DOCUMENT PASSAGE ->
The extension and the R environment is installed in this directory:

$GPHOME/ext/R-2.12.0/
Note: The version of some shared libraries installed with the operating system might not be compatible with the Greenplum Database PL/R extension.

If a shared library is not compatible, edit the file $GPHOME/greenplum_path.sh in all Greenplum Database master and segment hosts and set environment variable LD_LIBRARY_PATH to specify the location that is installed with the PL/R extension.

export LD_LIBRARY_PATH= 
   $GPHOME/ext/R-2.12.0/lib64/R/lib:$LD_LIBRARY_PATH

Enabling PL/R Language Support

For each database that requires its use, register the PL/R language with the SQL command CREATE LANGUAGE or the utility createlang. For example, this command registers the language for the database testdb:

$ createlang plr -d testdb

PL/R is registered as an untrusted language.

PARTS OF THE EXERCISE ->
1. List every file or directory path in the PL/R passage that begins with $GPHOME.
2. Retype the part of the PL/R passage that opens with the words containing "If a shared" and closes with "an untrusted language.".
3. Write what comes next in the passage on installing and enabling PL/R in Greenplum Database, picking up after its final sentence.
The lines have no connection to the PL/R passage.

MATERIAL ->
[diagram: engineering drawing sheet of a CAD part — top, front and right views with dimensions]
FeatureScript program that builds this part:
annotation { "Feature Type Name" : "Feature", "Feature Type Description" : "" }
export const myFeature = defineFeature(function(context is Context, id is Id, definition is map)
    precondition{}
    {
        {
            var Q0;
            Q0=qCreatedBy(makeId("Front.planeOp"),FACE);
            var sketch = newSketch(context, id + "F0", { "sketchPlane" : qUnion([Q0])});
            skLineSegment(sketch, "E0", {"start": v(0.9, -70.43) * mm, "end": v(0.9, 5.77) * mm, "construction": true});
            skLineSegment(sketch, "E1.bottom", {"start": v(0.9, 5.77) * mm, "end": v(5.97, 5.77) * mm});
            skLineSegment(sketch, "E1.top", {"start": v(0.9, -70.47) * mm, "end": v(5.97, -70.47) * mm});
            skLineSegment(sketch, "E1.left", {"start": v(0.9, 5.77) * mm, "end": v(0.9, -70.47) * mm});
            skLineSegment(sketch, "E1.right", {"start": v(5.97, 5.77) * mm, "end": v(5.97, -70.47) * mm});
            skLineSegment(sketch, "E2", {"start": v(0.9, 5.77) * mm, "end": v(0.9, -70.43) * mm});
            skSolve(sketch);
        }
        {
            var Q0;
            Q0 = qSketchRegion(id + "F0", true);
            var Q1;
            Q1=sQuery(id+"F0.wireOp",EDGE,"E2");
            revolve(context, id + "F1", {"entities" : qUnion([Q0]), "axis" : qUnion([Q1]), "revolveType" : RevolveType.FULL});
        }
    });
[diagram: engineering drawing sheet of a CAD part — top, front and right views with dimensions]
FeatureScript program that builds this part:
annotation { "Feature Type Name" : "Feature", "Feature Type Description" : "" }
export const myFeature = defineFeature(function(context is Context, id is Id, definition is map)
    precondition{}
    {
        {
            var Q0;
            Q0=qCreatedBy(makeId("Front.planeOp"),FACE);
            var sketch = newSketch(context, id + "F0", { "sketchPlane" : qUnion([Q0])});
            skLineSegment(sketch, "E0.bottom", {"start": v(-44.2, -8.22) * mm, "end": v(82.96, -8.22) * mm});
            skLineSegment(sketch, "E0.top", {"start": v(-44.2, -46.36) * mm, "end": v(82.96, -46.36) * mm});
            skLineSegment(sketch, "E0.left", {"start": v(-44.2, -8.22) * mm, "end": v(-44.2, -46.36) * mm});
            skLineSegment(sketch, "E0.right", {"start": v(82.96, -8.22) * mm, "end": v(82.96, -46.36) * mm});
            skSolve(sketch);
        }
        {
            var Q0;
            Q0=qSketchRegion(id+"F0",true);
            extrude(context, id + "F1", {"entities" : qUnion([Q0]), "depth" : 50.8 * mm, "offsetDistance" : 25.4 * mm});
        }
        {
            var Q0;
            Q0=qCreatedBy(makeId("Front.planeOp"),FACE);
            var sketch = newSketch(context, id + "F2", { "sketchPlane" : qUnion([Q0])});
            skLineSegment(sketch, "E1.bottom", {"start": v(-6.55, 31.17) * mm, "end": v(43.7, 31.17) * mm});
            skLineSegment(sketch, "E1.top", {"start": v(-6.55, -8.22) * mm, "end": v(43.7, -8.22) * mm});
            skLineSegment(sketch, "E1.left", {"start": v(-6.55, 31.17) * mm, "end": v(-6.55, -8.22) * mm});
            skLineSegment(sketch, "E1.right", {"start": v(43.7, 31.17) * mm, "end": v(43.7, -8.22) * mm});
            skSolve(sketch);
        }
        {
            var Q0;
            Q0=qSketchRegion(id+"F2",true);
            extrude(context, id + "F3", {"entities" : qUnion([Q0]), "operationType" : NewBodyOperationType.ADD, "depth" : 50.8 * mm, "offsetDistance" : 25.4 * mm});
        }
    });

* * *

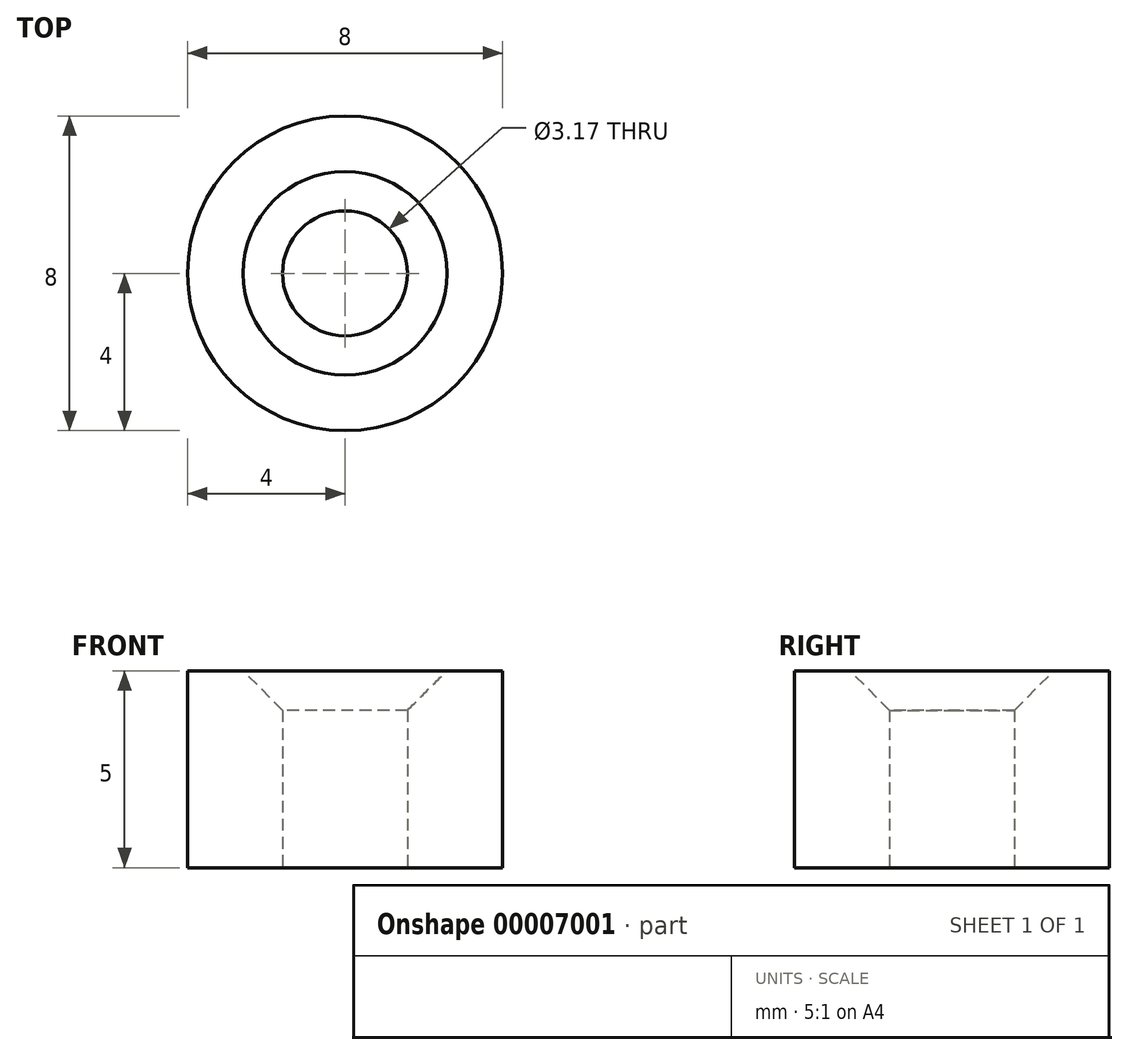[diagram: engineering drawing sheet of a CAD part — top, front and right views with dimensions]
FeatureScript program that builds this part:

==

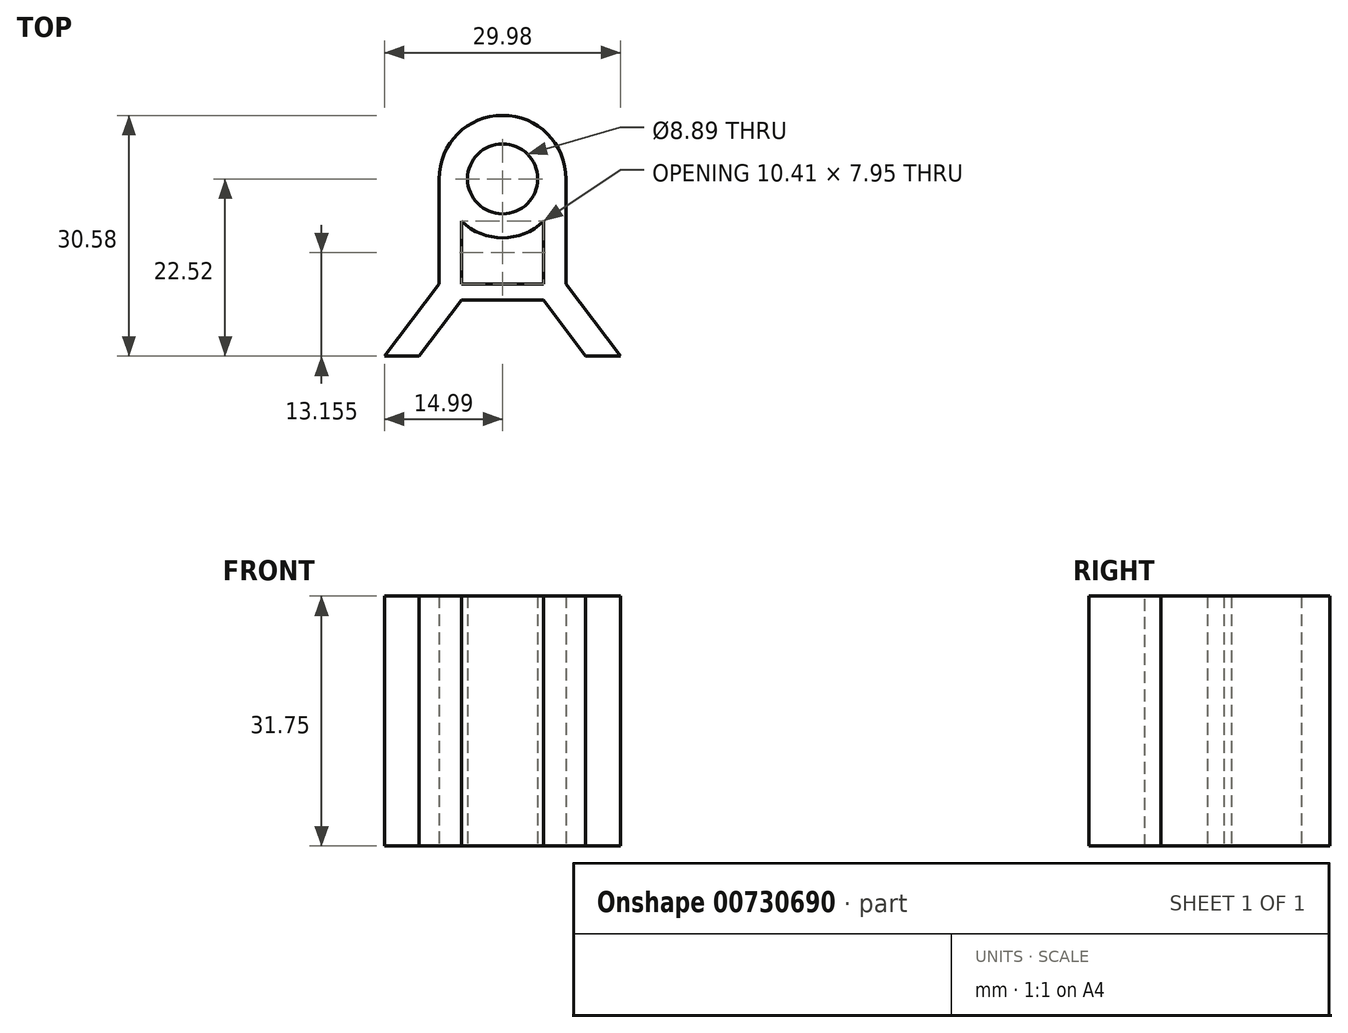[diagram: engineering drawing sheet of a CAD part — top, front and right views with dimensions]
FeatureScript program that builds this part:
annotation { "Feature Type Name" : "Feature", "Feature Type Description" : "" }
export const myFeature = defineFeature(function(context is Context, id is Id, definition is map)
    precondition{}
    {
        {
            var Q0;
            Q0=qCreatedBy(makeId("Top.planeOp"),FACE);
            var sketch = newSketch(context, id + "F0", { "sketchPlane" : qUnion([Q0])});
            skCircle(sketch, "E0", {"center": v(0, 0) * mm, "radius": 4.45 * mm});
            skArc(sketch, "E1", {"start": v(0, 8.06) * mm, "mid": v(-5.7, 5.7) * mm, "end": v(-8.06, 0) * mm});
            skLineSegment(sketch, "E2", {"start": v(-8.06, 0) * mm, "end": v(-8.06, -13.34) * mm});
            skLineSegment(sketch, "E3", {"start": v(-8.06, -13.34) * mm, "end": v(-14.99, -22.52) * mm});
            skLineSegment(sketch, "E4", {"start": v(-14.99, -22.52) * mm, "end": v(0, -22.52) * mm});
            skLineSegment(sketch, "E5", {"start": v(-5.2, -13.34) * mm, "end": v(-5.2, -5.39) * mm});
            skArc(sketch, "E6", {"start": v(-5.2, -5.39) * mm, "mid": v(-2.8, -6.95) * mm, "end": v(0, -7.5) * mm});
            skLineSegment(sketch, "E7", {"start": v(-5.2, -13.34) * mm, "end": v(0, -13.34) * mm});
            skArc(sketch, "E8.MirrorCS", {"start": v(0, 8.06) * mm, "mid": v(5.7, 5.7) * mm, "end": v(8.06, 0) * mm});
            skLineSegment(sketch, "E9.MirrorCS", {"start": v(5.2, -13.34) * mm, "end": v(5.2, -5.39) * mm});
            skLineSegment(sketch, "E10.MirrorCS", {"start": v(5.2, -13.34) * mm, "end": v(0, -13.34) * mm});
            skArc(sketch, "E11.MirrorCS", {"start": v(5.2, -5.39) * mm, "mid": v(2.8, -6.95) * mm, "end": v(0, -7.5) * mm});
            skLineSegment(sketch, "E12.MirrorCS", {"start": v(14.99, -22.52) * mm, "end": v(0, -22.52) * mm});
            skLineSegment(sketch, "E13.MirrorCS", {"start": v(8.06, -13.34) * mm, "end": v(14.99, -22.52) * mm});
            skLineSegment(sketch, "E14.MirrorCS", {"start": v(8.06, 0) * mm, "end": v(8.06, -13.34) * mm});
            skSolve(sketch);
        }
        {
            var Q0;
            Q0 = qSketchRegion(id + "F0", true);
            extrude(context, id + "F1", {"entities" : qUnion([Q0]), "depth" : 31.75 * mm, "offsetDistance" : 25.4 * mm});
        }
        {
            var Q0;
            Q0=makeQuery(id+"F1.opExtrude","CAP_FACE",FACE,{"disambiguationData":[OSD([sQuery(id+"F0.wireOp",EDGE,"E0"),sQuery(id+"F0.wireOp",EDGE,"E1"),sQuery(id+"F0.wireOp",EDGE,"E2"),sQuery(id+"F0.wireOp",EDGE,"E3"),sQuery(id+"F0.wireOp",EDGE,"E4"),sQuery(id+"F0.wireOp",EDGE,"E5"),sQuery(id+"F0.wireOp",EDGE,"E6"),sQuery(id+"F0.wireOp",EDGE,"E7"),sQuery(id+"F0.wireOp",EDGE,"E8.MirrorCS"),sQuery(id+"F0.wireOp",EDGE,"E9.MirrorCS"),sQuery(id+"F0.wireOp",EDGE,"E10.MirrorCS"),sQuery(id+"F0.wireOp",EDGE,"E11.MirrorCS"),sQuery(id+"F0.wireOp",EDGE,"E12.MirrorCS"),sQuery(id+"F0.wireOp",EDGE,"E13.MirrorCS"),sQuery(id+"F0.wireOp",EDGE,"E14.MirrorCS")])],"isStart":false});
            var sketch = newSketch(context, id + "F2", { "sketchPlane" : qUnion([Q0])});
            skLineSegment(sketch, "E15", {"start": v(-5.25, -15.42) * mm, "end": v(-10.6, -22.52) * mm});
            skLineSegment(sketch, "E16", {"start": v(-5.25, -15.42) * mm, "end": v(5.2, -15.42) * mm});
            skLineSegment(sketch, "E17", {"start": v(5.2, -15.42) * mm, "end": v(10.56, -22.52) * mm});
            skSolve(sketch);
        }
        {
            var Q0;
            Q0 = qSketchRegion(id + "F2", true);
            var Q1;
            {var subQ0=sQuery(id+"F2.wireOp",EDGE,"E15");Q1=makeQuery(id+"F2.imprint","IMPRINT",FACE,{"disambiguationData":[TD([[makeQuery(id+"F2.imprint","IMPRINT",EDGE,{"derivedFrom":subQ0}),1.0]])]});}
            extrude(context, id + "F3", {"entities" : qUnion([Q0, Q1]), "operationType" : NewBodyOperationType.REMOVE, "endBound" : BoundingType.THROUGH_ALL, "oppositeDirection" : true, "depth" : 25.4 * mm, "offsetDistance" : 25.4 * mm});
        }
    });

ANSWER SET ->
1.
$GPHOME/ext/R-2.12.0/
$GPHOME/greenplum_path.sh
$GPHOME/ext/R-2.12.0/lib64/R/lib

2.
If a shared library is not compatible, edit the file $GPHOME/greenplum_path.sh in all Greenplum Database master and segment hosts and set environment variable LD_LIBRARY_PATH to specify the location that is installed with the PL/R extension.

export LD_LIBRARY_PATH= 
   $GPHOME/ext/R-2.12.0/lib64/R/lib:$LD_LIBRARY_PATH

Enabling PL/R Language Support

For each database that requires its use, register the PL/R language with the SQL command CREATE LANGUAGE or the utility createlang. For example, this command registers the language for the database testdb:

$ createlang plr -d testdb

PL/R is registered as an untrusted language.

3.
Uninstalling PL/R

When you remove PL/R language support from a database, the PL/R routines that you created in the database will no longer work.

Remove PL/R Support for a Database

For a database that no longer requires the PL/R language, remove support for PL/R with the SQL command DROP LANGUAGE or the Greenplum Database droplang utility. For example, running this command run as the gpadmin user removes support for PL/R from the database testdb:

$ droplang plr -d testdb

Uninstall the Extension Package

If no databases have PL/R as a registered language, uninstall the Greenplum PL/R extension with the gppkg utility. This example uninstalls PL/R package version 1.0

$ gppkg -r plr-1.0

You can run the gppkg utility with the options -q --all to list the installed extensions and their versions.

Restart the database.

$ gpstop -r

Migrating the PL/R Extension to use R Language Version 3.3.1

The PL/R extension package for Greenplum Database 4.3.9.0 and later supports R language version 3.3.1.

To migrate the Greenplum Database PL/R extension to the PL/R extension that supports R 3.3.1, uninstall the old PL/R extension package and install the extension package that supports R 3.3.1.

See Uninstall the Extension Package and Installing the Extension Package for information about uninstalling and installing the PL/R extension package.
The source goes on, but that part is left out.